What is needed is an exact repetition of the lines from the first one in the data through the line with "entire game for cardiology businesses.", with no pictures.

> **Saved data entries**
====================

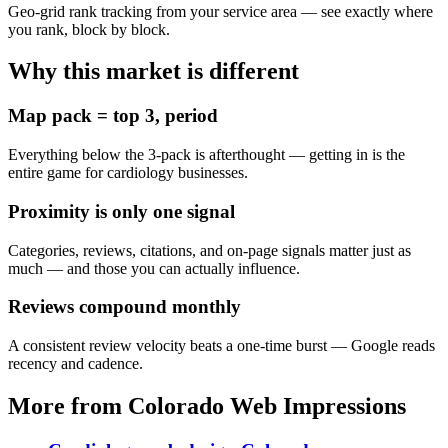
Geo-grid rank tracking from your service area — see exactly where
you rank, block by block.
Why this market is different
Map pack = top 3, period
Everything below the 3-pack is afterthought — getting in is the
entire game for cardiology businesses.
Proximity is only one signal
Categories, reviews, citations, and on-page signals matter just as
much — and those you can actually influence.
Reviews compound monthly
A consistent review velocity beats a one-time burst — Google reads
recency and cadence.
More from Colorado Web Impressions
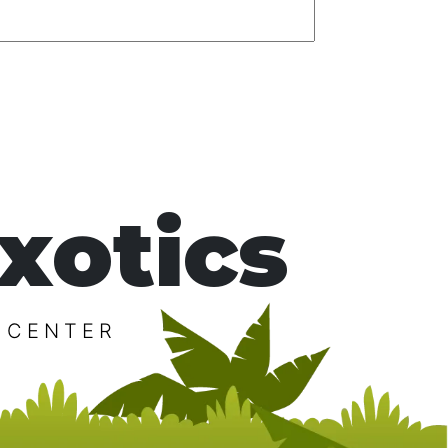
xotics
 CENTER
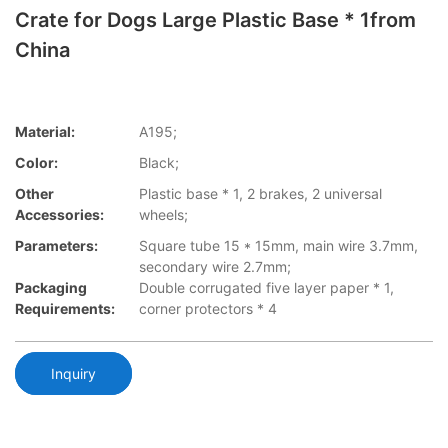
Crate for Dogs Large Plastic Base * 1from
China
Material:
A195;
Color:
Black;
Other
Plastic base * 1, 2 brakes, 2 universal
Accessories:
wheels;
Parameters:
Square tube 15 * 15mm, main wire 3.7mm,
secondary wire 2.7mm;
Packaging
Double corrugated five layer paper * 1,
Requirements:
corner protectors * 4
Inquiry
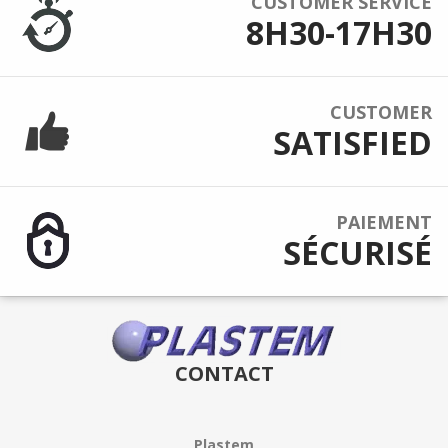
CUSTOMER SERVICE
8H30-17H30
CUSTOMER
SATISFIED
PAIEMENT
SÉCURISÉ
CONTACT
Plastem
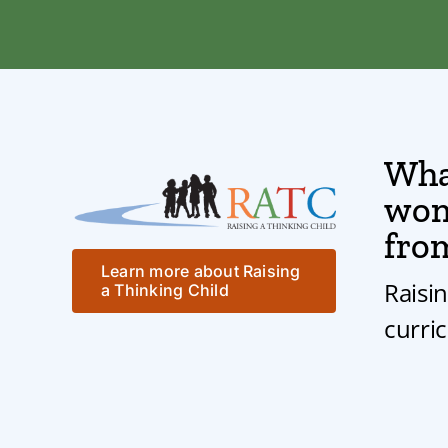
Wha
won’
fro
Learn more about Raising
Raisi
a Thinking Child
curri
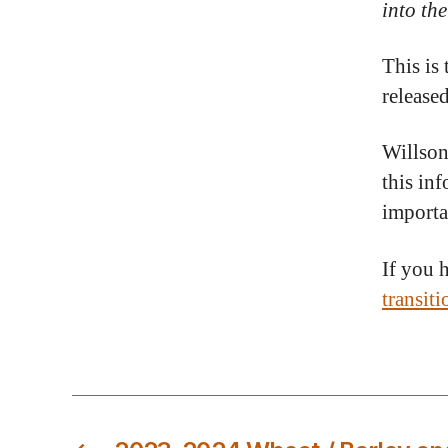
into th
This is
release
Willson
this in
importa
If you 
transit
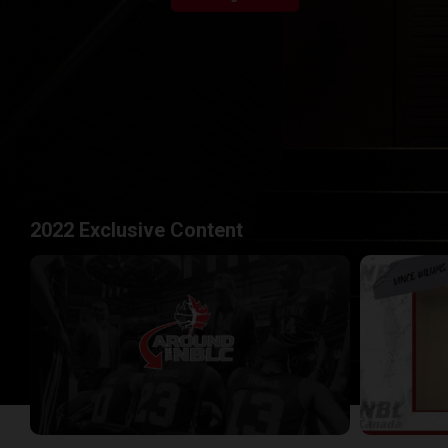
2022 Exclusive Content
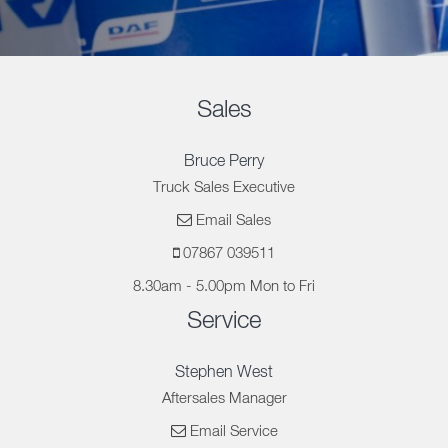
Sales
Bruce Perry
Truck Sales Executive
Email Sales
07867 039511
8.30am - 5.00pm Mon to Fri
Service
Stephen West
Aftersales Manager
Email Service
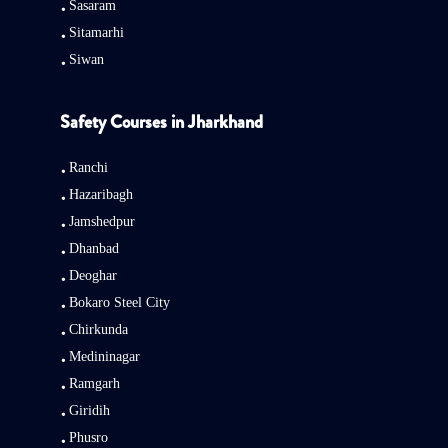
Sasaram
Sitamarhi
Siwan
Safety Courses in Jharkhand
Ranchi
Hazaribagh
Jamshedpur
Dhanbad
Deoghar
Bokaro Steel City
Chirkunda
Medininagar
Ramgarh
Giridih
Phusro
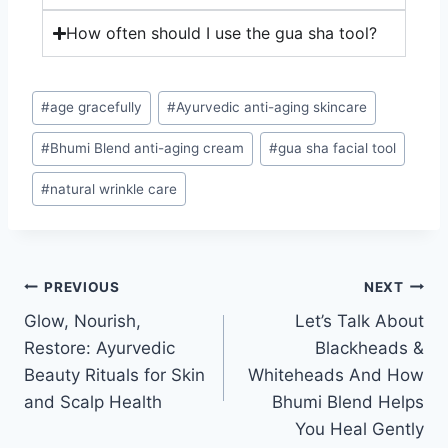
How often should I use the gua sha tool?
#
age gracefully
#
Ayurvedic anti-aging skincare
#
Bhumi Blend anti-aging cream
#
gua sha facial tool
#
natural wrinkle care
PREVIOUS
NEXT
Glow, Nourish,
Let’s Talk About
Restore: Ayurvedic
Blackheads &
Beauty Rituals for Skin
Whiteheads And How
and Scalp Health
Bhumi Blend Helps
You Heal Gently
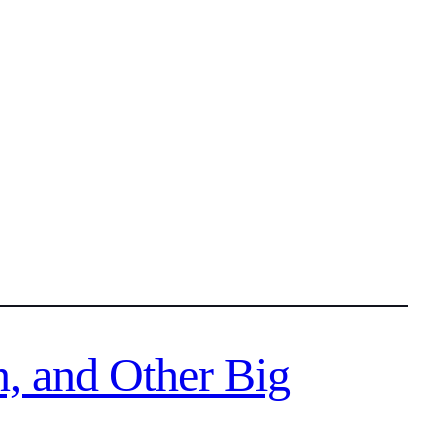
n, and Other Big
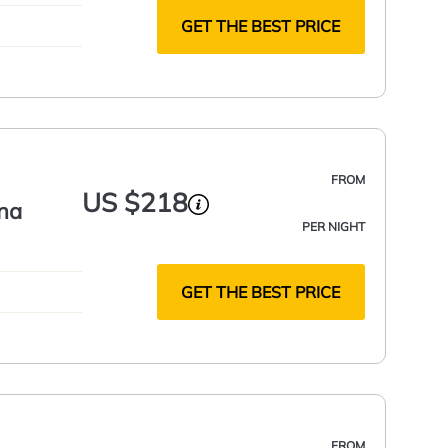
GET THE BEST PRICE
FROM
US $218
na
PER NIGHT
GET THE BEST PRICE
FROM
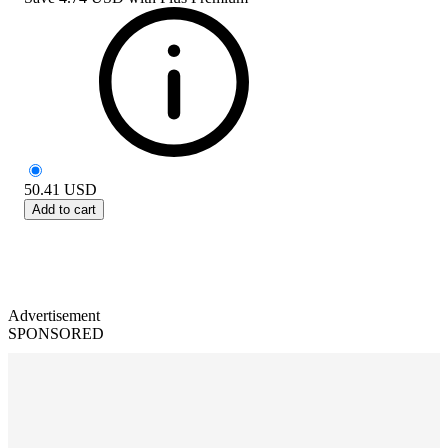
50.41
USD
Add to cart
Advertisement
SPONSORED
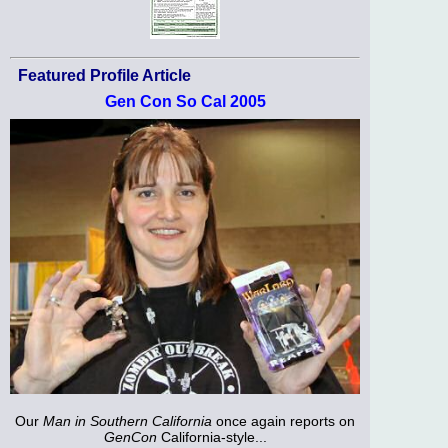
Featured Profile Article
Gen Con So Cal 2005
Our
Man in Southern California
once again reports on
GenCon
California-style...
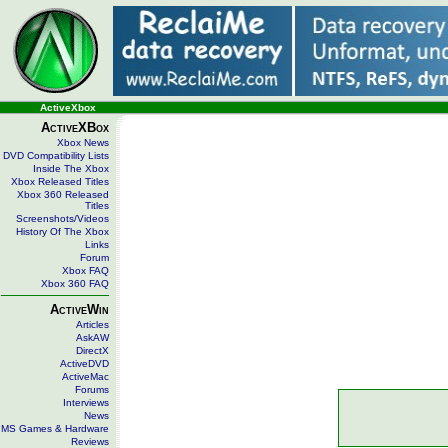
ActiveXbox
ActiveXBox
Xbox News
DVD Compatibility Lists
Inside The Xbox
Xbox Released Titles
Xbox 360 Released
Titles
Screenshots/Videos
History Of The Xbox
Links
Forum
Xbox FAQ
Xbox 360 FAQ
ActiveWin
Articles
AskAW
DirectX
ActiveDVD
ActiveMac
Forums
Interviews
News
MS Games & Hardware
Reviews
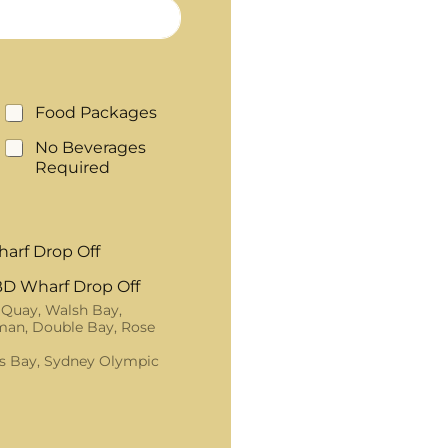
Food Packages
No Beverages
Required
arf Drop Off
D Wharf Drop Off
 Quay, Walsh Bay,
an, Double Bay, Rose
s Bay, Sydney Olympic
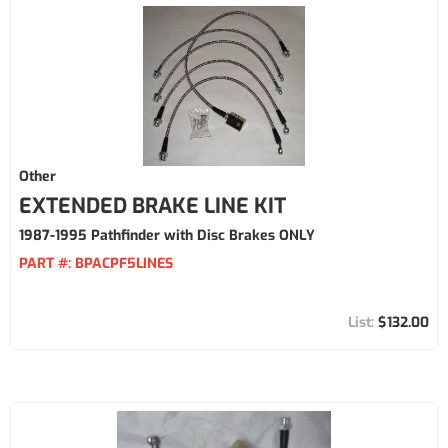
Other
EXTENDED BRAKE LINE KIT
1987-1995 Pathfinder with Disc Brakes ONLY
PART #:
BPACPF5LINES
$132.00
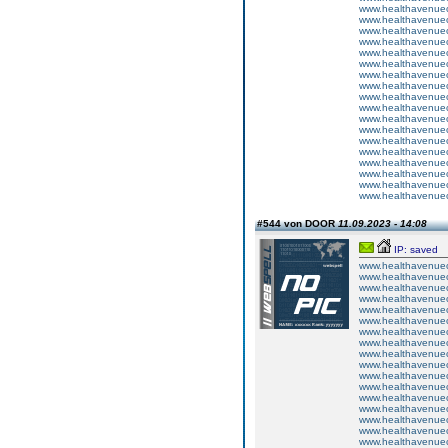
www.healthavenuecu
www.healthavenuecu
www.healthavenuecu
www.healthavenuecu
www.healthavenuecu
www.healthavenuecu
www.healthavenuecu
www.healthavenuecu
www.healthavenuecu
www.healthavenuecu
www.healthavenuecu
www.healthavenuecu
www.healthavenuecu
www.healthavenuecu
www.healthavenuecu
www.healthavenuecu
www.healthavenuecu
www.healthavenuecu
#544 von DOOR
11.09.2023 - 14:08
IP: saved
www.healthavenuecu
www.healthavenuecu
www.healthavenuecu
www.healthavenuecu
www.healthavenuecu
www.healthavenuecu
www.healthavenuecu
www.healthavenuecu
www.healthavenuecu
www.healthavenuecu
www.healthavenuecu
www.healthavenuecu
www.healthavenuecu
www.healthavenuecu
www.healthavenuecu
www.healthavenuecu
www.healthavenuecu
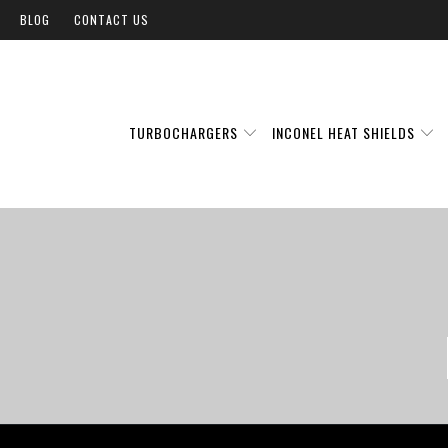
BLOG
CONTACT US
TURBOCHARGERS
INCONEL HEAT SHIELDS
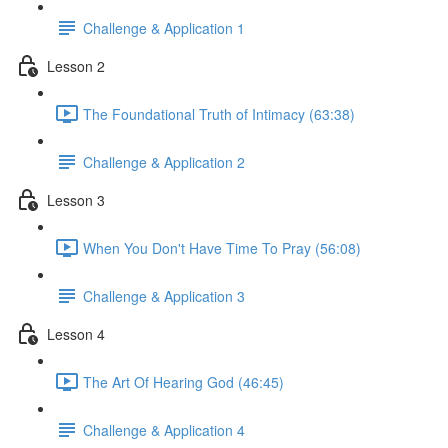
Challenge & Application 1
Lesson 2
The Foundational Truth of Intimacy (63:38)
Challenge & Application 2
Lesson 3
When You Don't Have Time To Pray (56:08)
Challenge & Application 3
Lesson 4
The Art Of Hearing God (46:45)
Challenge & Application 4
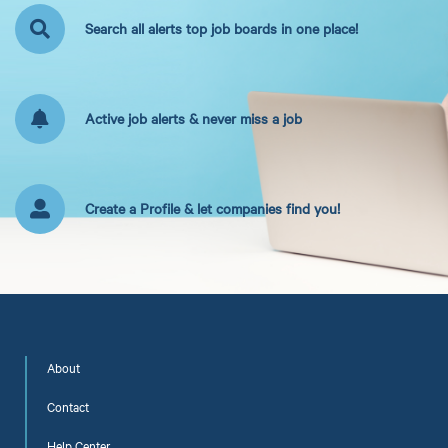
Search all alerts top job boards in one place!
Active job alerts & never miss a job
Create a Profile & let companies find you!
About
Contact
Help Center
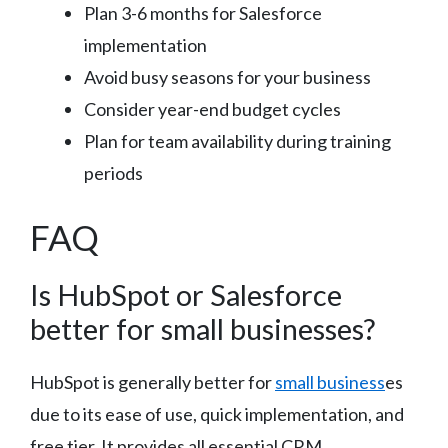
Plan 3-6 months for Salesforce
implementation
Avoid busy seasons for your business
Consider year-end budget cycles
Plan for team availability during training
periods
FAQ
Is HubSpot or Salesforce
better for small businesses?
HubSpot is generally better for
small business
es
due to its ease of use, quick implementation, and
free tier. It provides all essential CRM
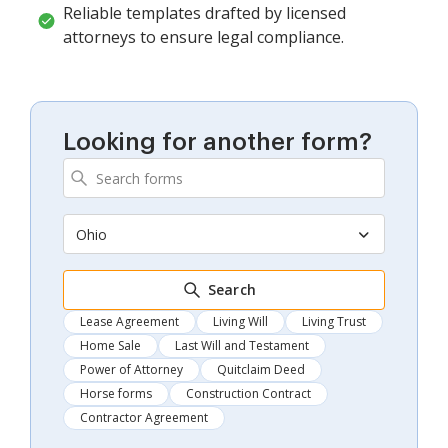
Reliable templates drafted by licensed
attorneys to ensure legal compliance.
Looking for another form?
Ohio
Search
Lease Agreement
Living Will
Living Trust
Home Sale
Last Will and Testament
Power of Attorney
Quitclaim Deed
Horse forms
Construction Contract
Contractor Agreement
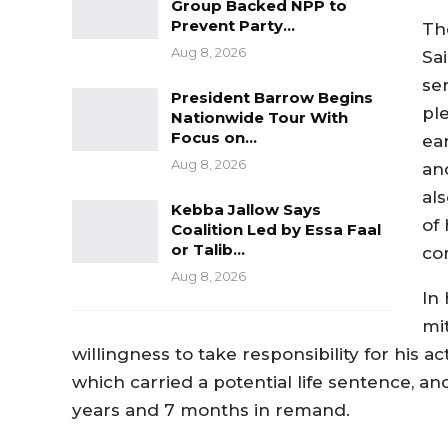
Group Backed NPP to
Prevent Party…
Th
Aug 8, 2026
Sa
se
President Barrow Begins
pl
Nationwide Tour With
Focus on…
ear
Aug 8, 2026
and
al
Kebba Jallow Says
of 
Coalition Led by Essa Faal
or Talib…
co
Aug 8, 2026
In
mi
willingness to take responsibility for his a
which carried a potential life sentence, a
years and 7 months in remand.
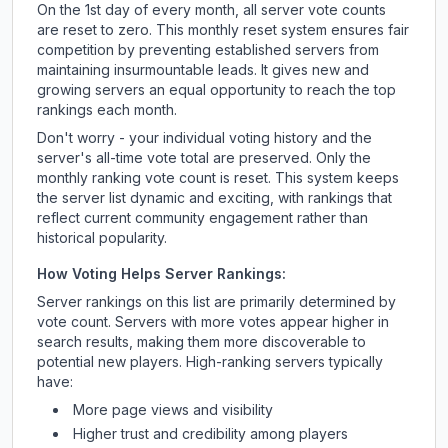
On the 1st day of every month, all server vote counts
are reset to zero. This monthly reset system ensures fair
competition by preventing established servers from
maintaining insurmountable leads. It gives new and
growing servers an equal opportunity to reach the top
rankings each month.
Don't worry - your individual voting history and the
server's all-time vote total are preserved. Only the
monthly ranking vote count is reset. This system keeps
the server list dynamic and exciting, with rankings that
reflect current community engagement rather than
historical popularity.
How Voting Helps Server Rankings:
Server rankings on this list are primarily determined by
vote count. Servers with more votes appear higher in
search results, making them more discoverable to
potential new players. High-ranking servers typically
have:
More page views and visibility
Higher trust and credibility among players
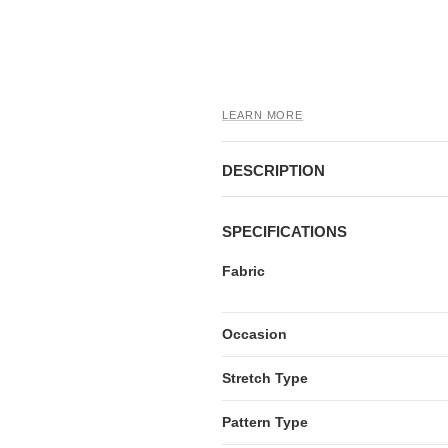
LEARN MORE
DESCRIPTION
SPECIFICATIONS
Fabric
Occasion
Stretch Type
Pattern Type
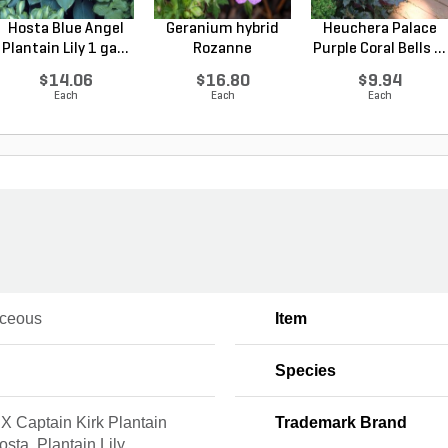
Hosta Blue Angel
Geranium hybrid
Heuchera Palace
Plantain Lily 1 ga...
Rozanne
Purple Coral Bells ...
Cranesbilll...
$14.06
$16.80
$9.94
Each
Each
Each
ceous
Item
Species
X Captain Kirk Plantain
Trademark Brand
Hosta, Plantain Lily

====================

> **Reply**
Geo-grid rank tracking from your service area — see exactly where
you rank, block by block.
Why this market is different
Map pack = top 3, period
Everything below the 3-pack is afterthought — getting in is the
entire game for cardiology businesses.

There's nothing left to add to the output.